The chairman of one of Britain’s largest pub chains has said the EU’s Brexit negotiators need to “take a wise-up pill,” as the company reported a boost in annual sales driven by a strong summer.
JD Wetherspoon chairman and Founder Tim Martin, a prominent Brexiteer, denied that leaving the EU would be problematic for the company or the UK, despite the fact that the chain relies on a large number of low-skilled migrant workers.
“The main risk from the current Brexit negotiations is not to Wetherspoon, but to our excellent EU suppliers — and to EU economies,” he said.
Although the chain imports much of what it sells from the EU, Martin said EU negotiators’ “current posturing and threats” were forcing British companies like his to “look elsewhere for supplies.” He would be “very reluctant” to do so but played down the hassle it would case.
He said negotiators needed to “take a wise-up pill” to retain British business and avoid causing ” further economic damage to struggling economies like Greece, Portugal, Spain and Italy – where youth unemployment, in particular, is at epidemic levels.”

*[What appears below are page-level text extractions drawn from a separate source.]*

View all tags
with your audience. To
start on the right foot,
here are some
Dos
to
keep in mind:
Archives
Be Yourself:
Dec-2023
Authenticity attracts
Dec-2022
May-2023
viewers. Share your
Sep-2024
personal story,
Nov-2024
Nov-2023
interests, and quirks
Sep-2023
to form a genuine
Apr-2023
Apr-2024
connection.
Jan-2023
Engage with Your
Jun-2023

Martin specifically called out European Commission president Jean-Claude Juncker, his right-hand man Martin Selymar, chief EU negotiator Michel Barnier, and Guy Verhofstadt, the European Parliament’s chief Brexit negotiator, for criticism.
Commenting on Friday’s results, he said UK politicians were “dealing with unelected oligarchs from the EU,” and reiterated his opinion that “democracy is the strongest economic steroid.”
Neil Wilson, an analyst at ETX Capital, described Matin’s statements as “more a paean to Brexit and rebuttal of ‘unelected EU oligarchs’ than a traditional financial report.”
It came as JD Wetherspoon reported a 15.6% jump in pre-tax profit to £76.4 million. Like-for-like sales were up 4% over the year to July. Revenue also grew 4.1% to £1.7 billion, up from £1.6 billion in 2016. Martin said sales had been driven by a “very strong” summer performance but said this high level was “unlikely to continue for the rest of the year.”
Earlier this week Martin told the Wine and Spirits Trade Association’s annual conference that he would “make the case” for low-skilled EU workers to be able to continue to come to Britain post-Brexit. There are half a million EU workers in the retail, hotels, and restaurants sectors, making up 14% of the sector’s workforce.